Among the more popular chaats, there is pani puri, a small cuplike vessel made with semolina flour and filled with chickpeas, diced potatoes and spiced water. Bhel puri is composed of puffed rice, puffed lentils and chickpea-flour vermicelli, perhaps topped with tomato, onion and a yogurt-based mint or cilantro sauce and a sweet tamarind chutney, then seasoned with a special chaat masala. It can be formed into a large bite-size cake or served simply in a heap. Samosa chaat is a triangular potato- or vegetable-stuffed pastry that has been neatly cut into pieces, surrounded perhaps with chickpeas and seasoned with chaat masala, yogurt sauce and dots and stripes of chutney.

In India, the hustle and bustle of the street adds energy and atmosphere to the chaat experience and establishes the rhythm of the preparation. But even when the chaat is delivered via platter to a white-tablecloth restaurant in downtown Washington, a single bite can capture the complexities and traditions of food and culture.

Chef Vikram Sunderam says that although he can't work that street energy into the scene at Rasika in Penn Quarter, he does prepare first-course chaats "a la minute" with the intention that they are to be eaten right away. It's not surprising that the restaurant's signature dish since Rasika opened in 2005 is palak chaat: crisp, flash-fried whole spinach leaves seasoned with roasted cumin powder, black salt, red chili powder and tamarind-date chutney.
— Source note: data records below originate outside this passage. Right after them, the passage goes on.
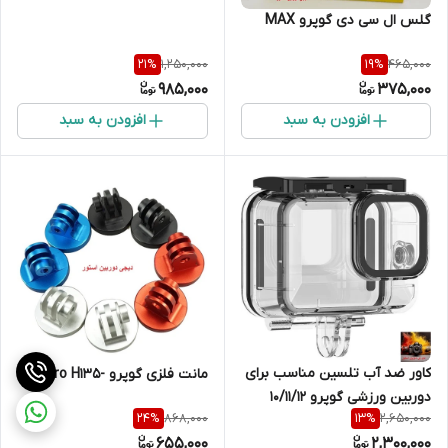
گلس ال سی دی گوپرو MAX
1,250,000
465,000
21
%
19
%
985,000
375,000
افزودن به سبد
افزودن به سبد
کاور ضد آب تلسین مناسب برای
مانت فلزی گوپرو -Gopro H135
دوربین ورزشی گوپرو 10/11/12
868,000
2,650,000
24
%
13
%
655,000
2,300,000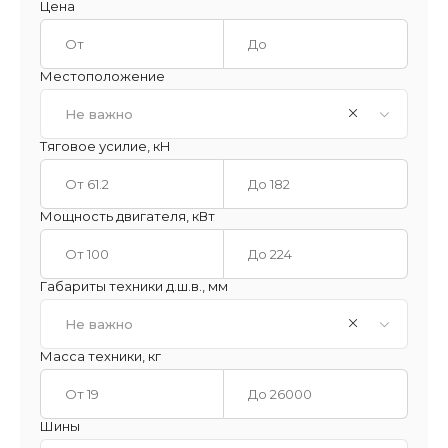
Цена
Местоположение
Не важно
Тяговое усилие, кН
Мощность двигателя, кВт
Габариты техники д.ш.в., мм
Не важно
Масса техники, кг
Шины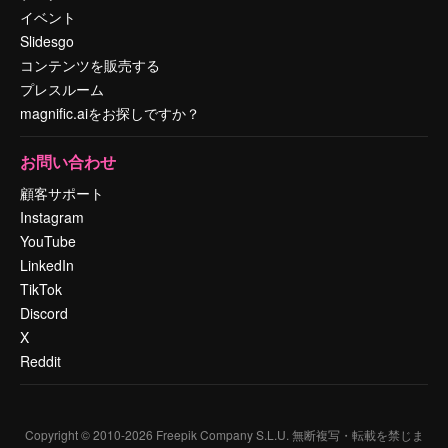
イベント
Slidesgo
コンテンツを販売する
プレスルーム
magnific.aiをお探しですか？
お問い合わせ
顧客サポート
Instagram
YouTube
LinkedIn
TikTok
Discord
X
Reddit
Copyright © 2010-
2026
Freepik Company S.L.U.
無断複写・転載を禁じま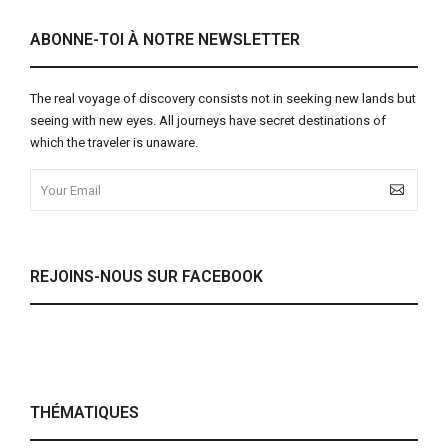
ABONNE-TOI À NOTRE NEWSLETTER
The real voyage of discovery consists not in seeking new lands but
seeing with new eyes. All journeys have secret destinations of
which the traveler is unaware.
REJOINS-NOUS SUR FACEBOOK
THÉMATIQUES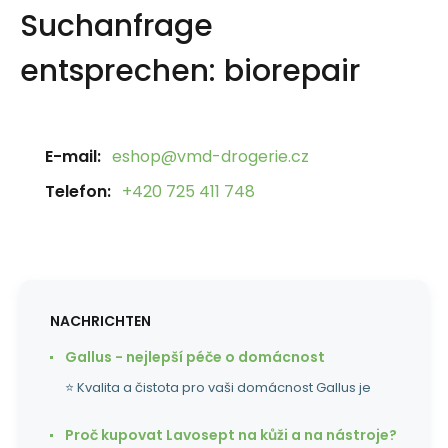
Suchanfrage
entsprechen:
biorepair
E-mail:
eshop@vmd-drogerie.cz
Telefon:
+420 725 411 748
NACHRICHTEN
Gallus - nejlepší péče o domácnost
⭐ Kvalita a čistota pro vaši domácnost Gallus je
Proč kupovat Lavosept na kůži a na nástroje?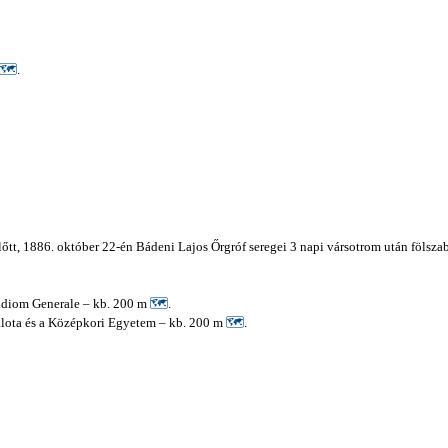
🗺
.
ezelőtt, 1886. október 22-én Bádeni Lajos Őrgróf seregei 3 napi vársotrom után fölsz
tudiom Generale – kb. 200 m
🗺
.
palota és a Középkori Egyetem – kb. 200 m
🗺
.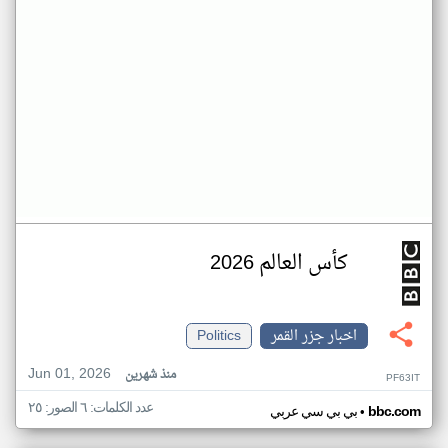
كأس العالم 2026
اخبار جزر القمر
Politics
Jun 01, 2026
منذ شهرين
PF63IT
عدد الكلمات: ٦ الصور: ٢٥
•
bbc.com
بي بي سي عربي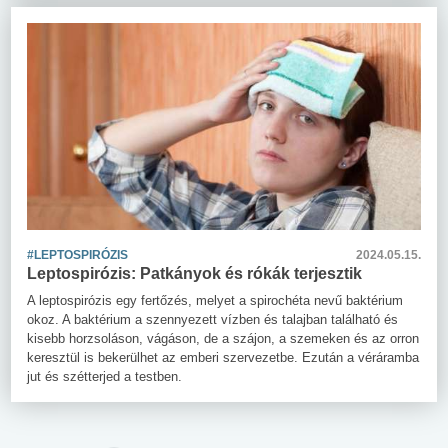
#LEPTOSPIRÓZIS
2024.05.15.
Leptospirózis: Patkányok és rókák terjesztik
A leptospirózis egy fertőzés, melyet a spirochéta nevű baktérium
okoz. A baktérium a szennyezett vízben és talajban található és
kisebb horzsoláson, vágáson, de a szájon, a szemeken és az orron
keresztül is bekerülhet az emberi szervezetbe. Ezután a véráramba
jut és szétterjed a testben.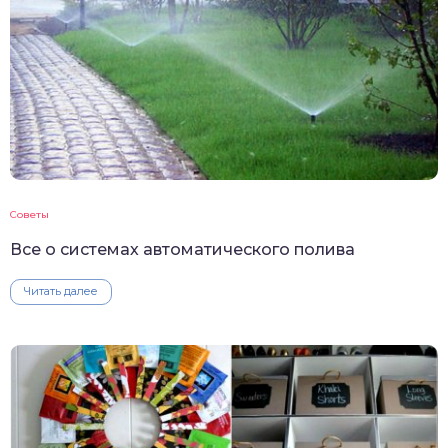
Советы
Все о системах автоматического полива
Читать далее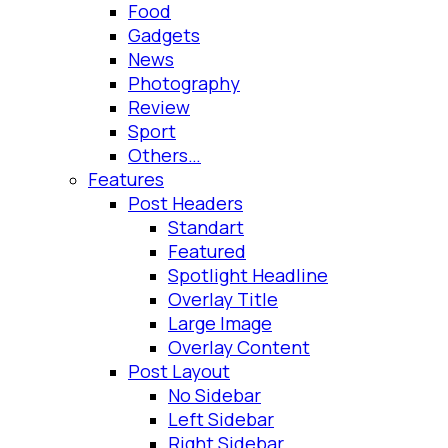
Food
Gadgets
News
Photography
Review
Sport
Others…
Features
Post Headers
Standart
Featured
Spotlight Headline
Overlay Title
Large Image
Overlay Content
Post Layout
No Sidebar
Left Sidebar
Right Sidebar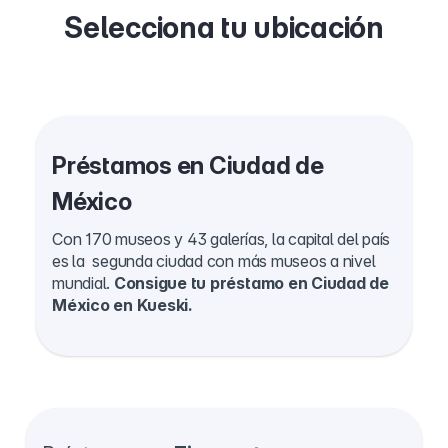
Selecciona tu ubicación
Préstamos en Ciudad de
México
Con 170 museos y 43 galerías, la capital del país
es la segunda ciudad con más museos a nivel
mundial.
Consigue tu préstamo en Ciudad de
México en Kueski.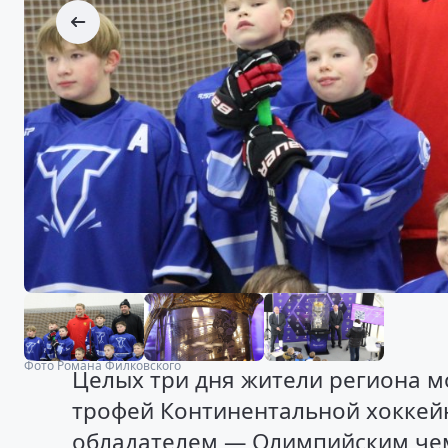
Фото Романа Филковского
Целых три дня жители региона 
трофей Континентальной хоккейн
обладателем — Олимпийским че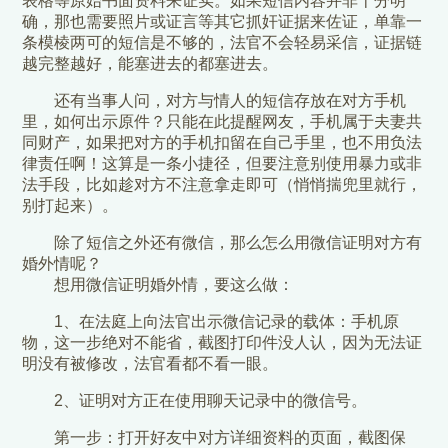
表格等原始书面资料来证实。如果短信内容并非十分明
确，那也需要照片或证言等其它抓奸证据来佐证，单靠一
条模棱两可的短信是不够的，法官不会轻易采信，证据链
越完整越好，能塞进去的都塞进去。
还有当事人问，对方与情人的短信存放在对方手机
里，如何出示原件？只能在此提醒网友，手机属于夫妻共
同财产，如果把对方的手机扣留在自己手里，也不用负法
律责任啊！这算是一条小捷径，但要注意别使用暴力或非
法手段，比如趁对方不注意拿走即可（悄悄揣兜里就行，
别打起来）。
除了短信之外还有微信，那么怎么用微信证明对方有
婚外情呢？
想用微信证明婚外情，要这么做：
1、在法庭上向法官出示微信记录的载体：手机原
物，这一步绝对不能省，截图打印件没人认，因为无法证
明没有被修改，法官看都不看一眼。
2、证明对方正在使用聊天记录中的微信号。
第一步：打开好友中对方详细资料的页面，截图保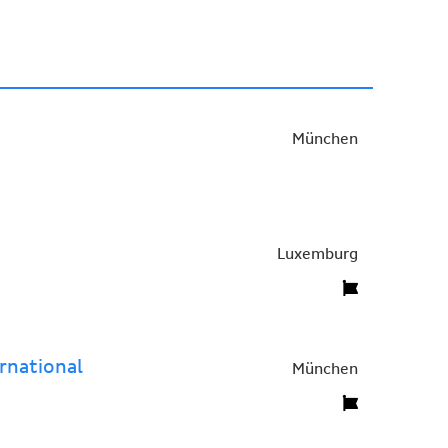
München
Luxemburg
ernational
München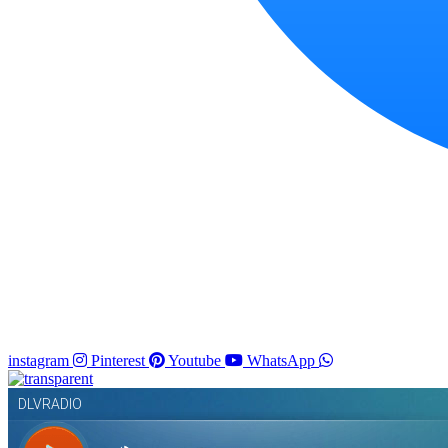
instagram
Pinterest
Youtube
WhatsApp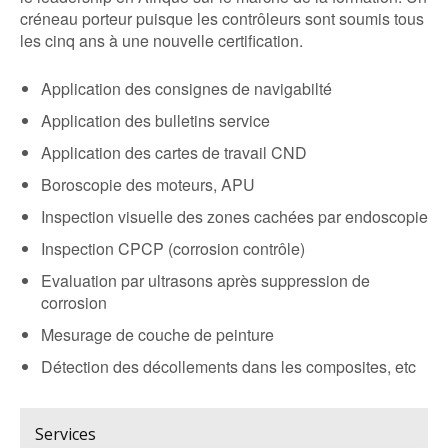
créneau porteur puisque les contrôleurs sont soumis tous
les cinq ans à une nouvelle certification.
Application des consignes de navigabilté
Application des bulletins service
Application des cartes de travail CND
Boroscopie des moteurs, APU
Inspection visuelle des zones cachées par endoscopie
Inspection CPCP (corrosion contrôle)
Evaluation par ultrasons après suppression de
corrosion
Mesurage de couche de peinture
Détection des décollements dans les composites, etc
Services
"We want to start you off by stimulating a taste for the blend of flavors and qualities that characterizes Indian cooking," the chef says. Sunderam makes traditional chaats, such as a bhel puri cake with puffed rice, as well as his own avocado banana chaat and one that starts with chicken tikka.

At Masala Art in Tenleytown, owner Atul Bhola and chef Surinder Kumar offer several chaats as appetizers. Bhola will patiently walk you through how they are made, including how to hand-press your own gram, or chickpea-flour, vermicelli. His best story arrives with an order of dahi bhalla, deep-fried balls of pureed split black lentils bathed in seasoned yogurt, then drizzled with chutneys.

There is no single way to serve this dish, except perhaps to Bhola. As a young man visiting the northern Indian city of Jammu to see his grandmother, Bhola was directed toward the vendor who made her favorite dahi bhalla.

"His legacy lives on," Bhola says. "He is alive in the dahi bhallas his grandsons sell. I watched him make the same thing day after day, and I am sharing it with Washington."

To help educate their customers, chef-restaurateur K.N. Vinod and co-owner Surfy Rahman have created a separate street-snacks menu at Indique Heights in Chevy Chase. Each item's description includes its city of origin in India.